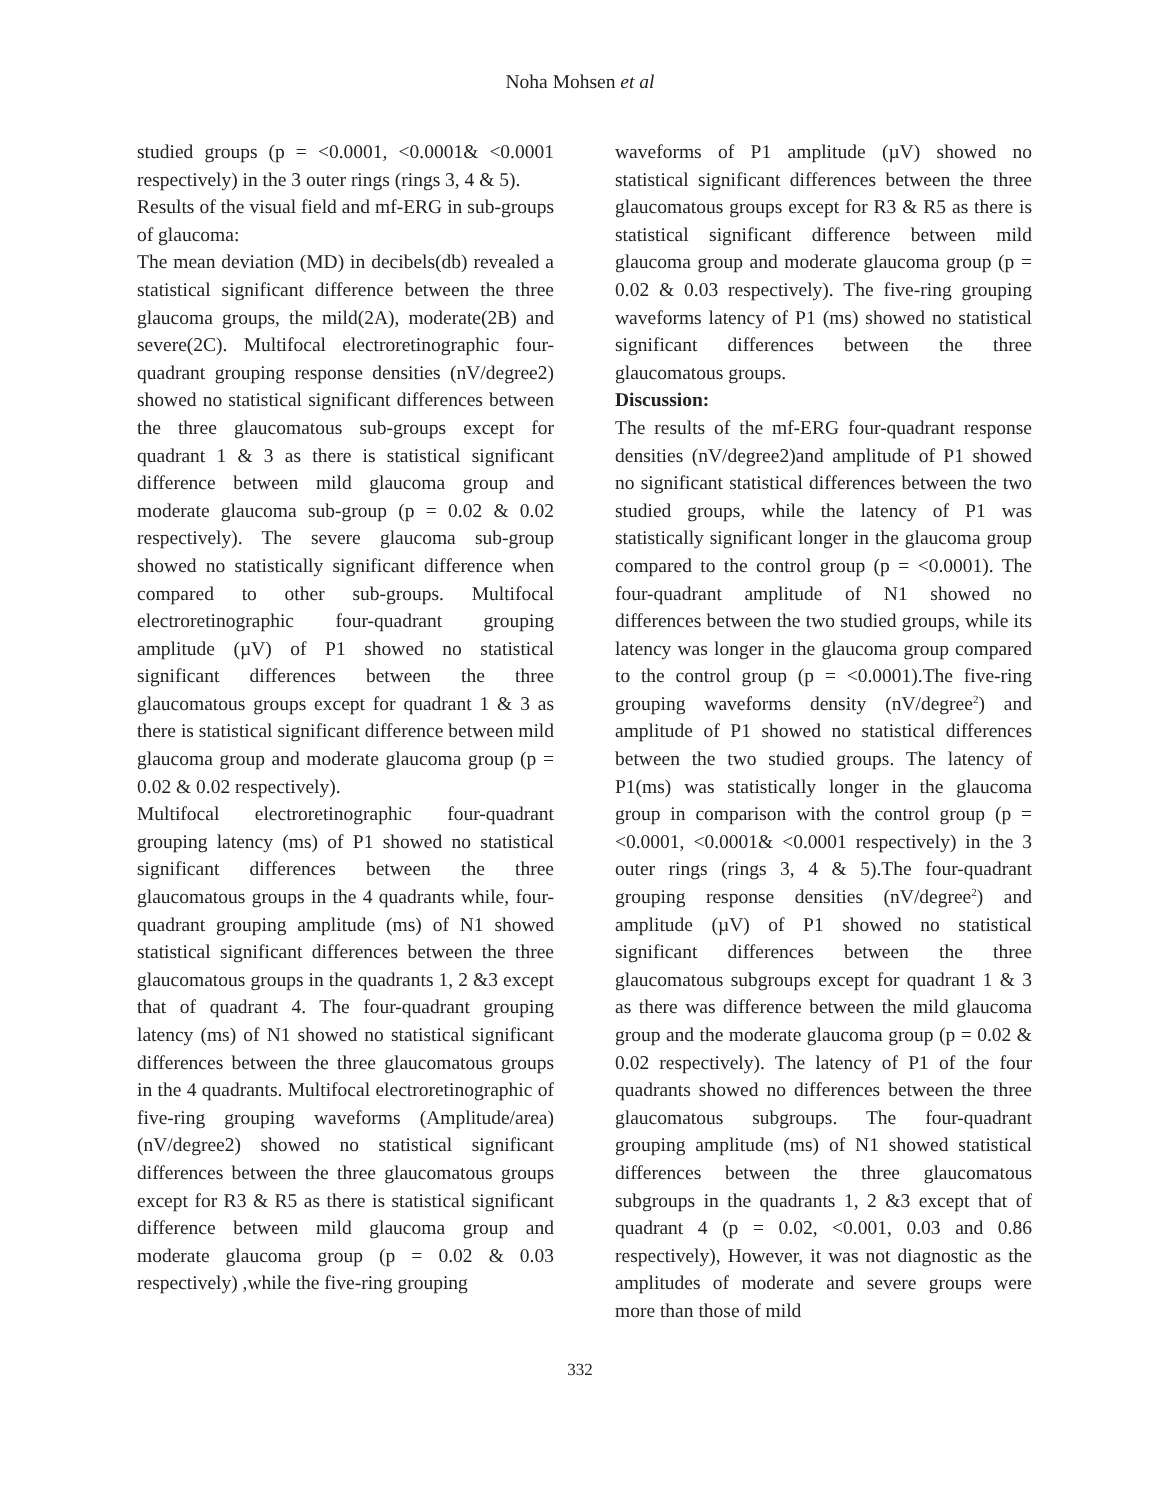Noha Mohsen et al
studied groups (p = <0.0001, <0.0001& <0.0001 respectively) in the 3 outer rings (rings 3, 4 & 5).
Results of the visual field and mf-ERG in sub-groups of glaucoma:
The mean deviation (MD) in decibels(db) revealed a statistical significant difference between the three glaucoma groups, the mild(2A), moderate(2B) and severe(2C). Multifocal electroretinographic four-quadrant grouping response densities (nV/degree2) showed no statistical significant differences between the three glaucomatous sub-groups except for quadrant 1 & 3 as there is statistical significant difference between mild glaucoma group and moderate glaucoma sub-group (p = 0.02 & 0.02 respectively). The severe glaucoma sub-group showed no statistically significant difference when compared to other sub-groups. Multifocal electroretinographic four-quadrant grouping amplitude (µV) of P1 showed no statistical significant differences between the three glaucomatous groups except for quadrant 1 & 3 as there is statistical significant difference between mild glaucoma group and moderate glaucoma group (p = 0.02 & 0.02 respectively).
Multifocal electroretinographic four-quadrant grouping latency (ms) of P1 showed no statistical significant differences between the three glaucomatous groups in the 4 quadrants while, four-quadrant grouping amplitude (ms) of N1 showed statistical significant differences between the three glaucomatous groups in the quadrants 1, 2 &3 except that of quadrant 4. The four-quadrant grouping latency (ms) of N1 showed no statistical significant differences between the three glaucomatous groups in the 4 quadrants. Multifocal electroretinographic of five-ring grouping waveforms (Amplitude/area) (nV/degree2) showed no statistical significant differences between the three glaucomatous groups except for R3 & R5 as there is statistical significant difference between mild glaucoma group and moderate glaucoma group (p = 0.02 & 0.03 respectively) ,while the five-ring grouping
waveforms of P1 amplitude (µV) showed no statistical significant differences between the three glaucomatous groups except for R3 & R5 as there is statistical significant difference between mild glaucoma group and moderate glaucoma group (p = 0.02 & 0.03 respectively). The five-ring grouping waveforms latency of P1 (ms) showed no statistical significant differences between the three glaucomatous groups.
Discussion:
The results of the mf-ERG four-quadrant response densities (nV/degree2)and amplitude of P1 showed no significant statistical differences between the two studied groups, while the latency of P1 was statistically significant longer in the glaucoma group compared to the control group (p = <0.0001). The four-quadrant amplitude of N1 showed no differences between the two studied groups, while its latency was longer in the glaucoma group compared to the control group (p = <0.0001).The five-ring grouping waveforms density (nV/degree<sup>2</sup>) and amplitude of P1 showed no statistical differences between the two studied groups. The latency of P1(ms) was statistically longer in the glaucoma group in comparison with the control group (p = <0.0001, <0.0001& <0.0001 respectively) in the 3 outer rings (rings 3, 4 & 5).The four-quadrant grouping response densities (nV/degree<sup>2</sup>) and amplitude (µV) of P1 showed no statistical significant differences between the three glaucomatous subgroups except for quadrant 1 & 3 as there was difference between the mild glaucoma group and the moderate glaucoma group (p = 0.02 & 0.02 respectively). The latency of P1 of the four quadrants showed no differences between the three glaucomatous subgroups. The four-quadrant grouping amplitude (ms) of N1 showed statistical differences between the three glaucomatous subgroups in the quadrants 1, 2 &3 except that of quadrant 4 (p = 0.02, <0.001, 0.03 and 0.86 respectively), However, it was not diagnostic as the amplitudes of moderate and severe groups were more than those of mild
332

:: WHAT YOU ARE ASKED TO DO ::
Set down all of the entries exactly as they appear, but keep the images out.

:: RESULT ::
Noha Mohsen et al
studied groups (p = <0.0001, <0.0001& <0.0001 respectively) in the 3 outer rings (rings 3, 4 & 5).
Results of the visual field and mf-ERG in sub-groups of glaucoma:
The mean deviation (MD) in decibels(db) revealed a statistical significant difference between the three glaucoma groups, the mild(2A), moderate(2B) and severe(2C). Multifocal electroretinographic four-quadrant grouping response densities (nV/degree2) showed no statistical significant differences between the three glaucomatous sub-groups except for quadrant 1 & 3 as there is statistical significant difference between mild glaucoma group and moderate glaucoma sub-group (p = 0.02 & 0.02 respectively). The severe glaucoma sub-group showed no statistically significant difference when compared to other sub-groups. Multifocal electroretinographic four-quadrant grouping amplitude (µV) of P1 showed no statistical significant differences between the three glaucomatous groups except for quadrant 1 & 3 as there is statistical significant difference between mild glaucoma group and moderate glaucoma group (p = 0.02 & 0.02 respectively).
Multifocal electroretinographic four-quadrant grouping latency (ms) of P1 showed no statistical significant differences between the three glaucomatous groups in the 4 quadrants while, four-quadrant grouping amplitude (ms) of N1 showed statistical significant differences between the three glaucomatous groups in the quadrants 1, 2 &3 except that of quadrant 4. The four-quadrant grouping latency (ms) of N1 showed no statistical significant differences between the three glaucomatous groups in the 4 quadrants. Multifocal electroretinographic of five-ring grouping waveforms (Amplitude/area) (nV/degree2) showed no statistical significant differences between the three glaucomatous groups except for R3 & R5 as there is statistical significant difference between mild glaucoma group and moderate glaucoma group (p = 0.02 & 0.03 respectively) ,while the five-ring grouping
waveforms of P1 amplitude (µV) showed no statistical significant differences between the three glaucomatous groups except for R3 & R5 as there is statistical significant difference between mild glaucoma group and moderate glaucoma group (p = 0.02 & 0.03 respectively). The five-ring grouping waveforms latency of P1 (ms) showed no statistical significant differences between the three glaucomatous groups.
Discussion:
The results of the mf-ERG four-quadrant response densities (nV/degree2)and amplitude of P1 showed no significant statistical differences between the two studied groups, while the latency of P1 was statistically significant longer in the glaucoma group compared to the control group (p = <0.0001). The four-quadrant amplitude of N1 showed no differences between the two studied groups, while its latency was longer in the glaucoma group compared to the control group (p = <0.0001).The five-ring grouping waveforms density (nV/degree<sup>2</sup>) and amplitude of P1 showed no statistical differences between the two studied groups. The latency of P1(ms) was statistically longer in the glaucoma group in comparison with the control group (p = <0.0001, <0.0001& <0.0001 respectively) in the 3 outer rings (rings 3, 4 & 5).The four-quadrant grouping response densities (nV/degree<sup>2</sup>) and amplitude (µV) of P1 showed no statistical significant differences between the three glaucomatous subgroups except for quadrant 1 & 3 as there was difference between the mild glaucoma group and the moderate glaucoma group (p = 0.02 & 0.02 respectively). The latency of P1 of the four quadrants showed no differences between the three glaucomatous subgroups. The four-quadrant grouping amplitude (ms) of N1 showed statistical differences between the three glaucomatous subgroups in the quadrants 1, 2 &3 except that of quadrant 4 (p = 0.02, <0.001, 0.03 and 0.86 respectively), However, it was not diagnostic as the amplitudes of moderate and severe groups were more than those of mild
332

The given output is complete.